What to produce:
Set down, word for word, every line of the material below from the one containing "Table 3: Mixture" through the one containing "Figure 6. Mass", but none of its pictures.

Data records:
______

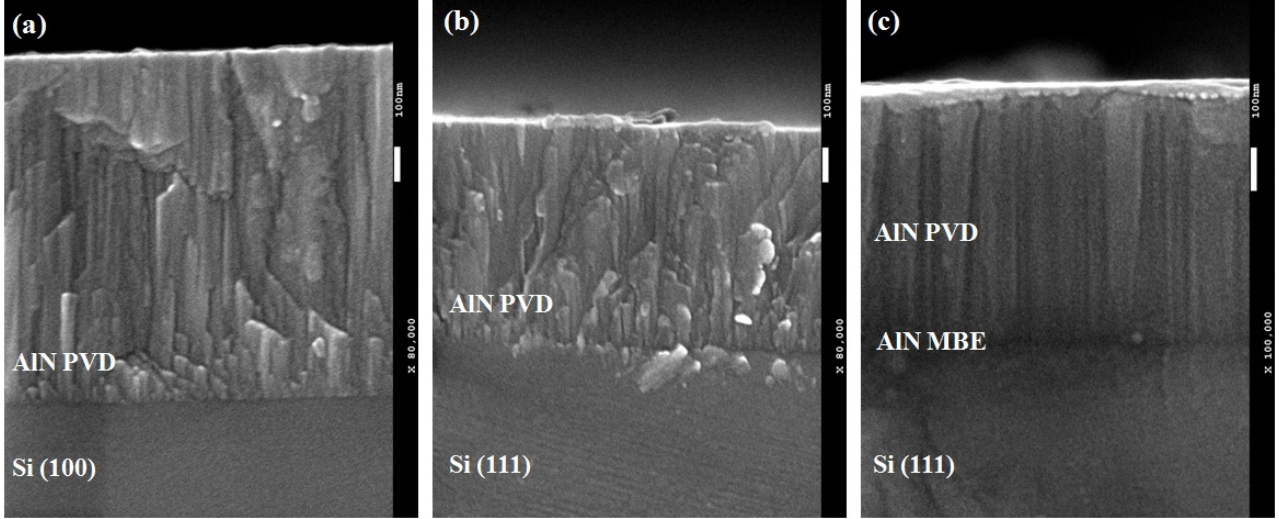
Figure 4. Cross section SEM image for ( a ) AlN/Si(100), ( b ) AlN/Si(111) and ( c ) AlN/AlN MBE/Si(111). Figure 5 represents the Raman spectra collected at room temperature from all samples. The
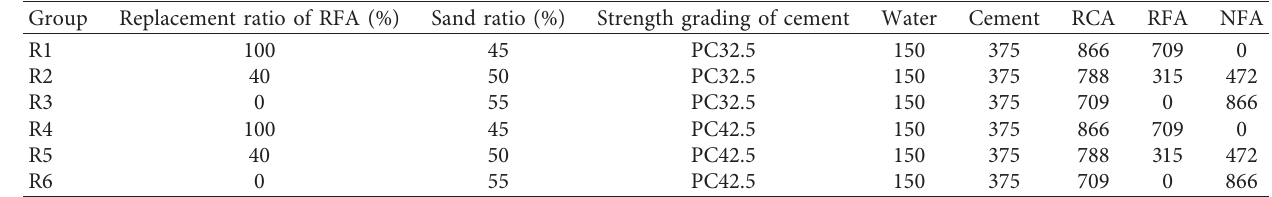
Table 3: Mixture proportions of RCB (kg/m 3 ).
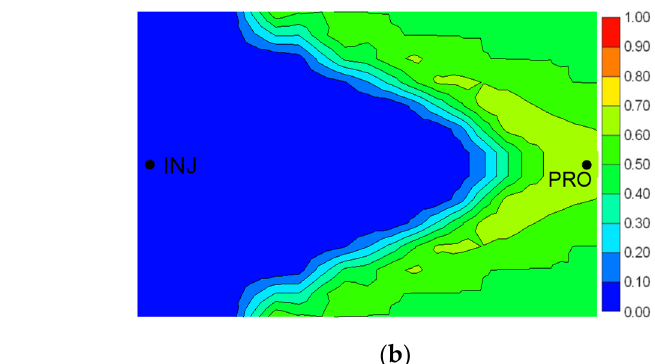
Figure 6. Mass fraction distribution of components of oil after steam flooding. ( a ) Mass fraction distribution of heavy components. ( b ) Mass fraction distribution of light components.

______

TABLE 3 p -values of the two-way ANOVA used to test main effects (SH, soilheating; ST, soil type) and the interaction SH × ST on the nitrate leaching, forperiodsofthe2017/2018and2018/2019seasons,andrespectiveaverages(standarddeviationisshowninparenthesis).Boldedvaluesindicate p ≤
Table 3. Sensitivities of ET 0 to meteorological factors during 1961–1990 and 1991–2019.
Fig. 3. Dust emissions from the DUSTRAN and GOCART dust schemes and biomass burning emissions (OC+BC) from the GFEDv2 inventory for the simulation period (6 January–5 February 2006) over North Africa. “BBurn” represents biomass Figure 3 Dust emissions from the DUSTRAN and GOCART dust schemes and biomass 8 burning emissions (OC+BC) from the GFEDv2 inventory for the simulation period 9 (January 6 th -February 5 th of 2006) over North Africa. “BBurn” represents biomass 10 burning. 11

______

Worked solution:
Table 3: Mixture proportions of RCB (kg/m 3 ).
Figure 6. Mass fraction distribution of components of oil after steam flooding. ( a ) Mass fraction distribution of heavy components. ( b ) Mass fraction distribution of light components.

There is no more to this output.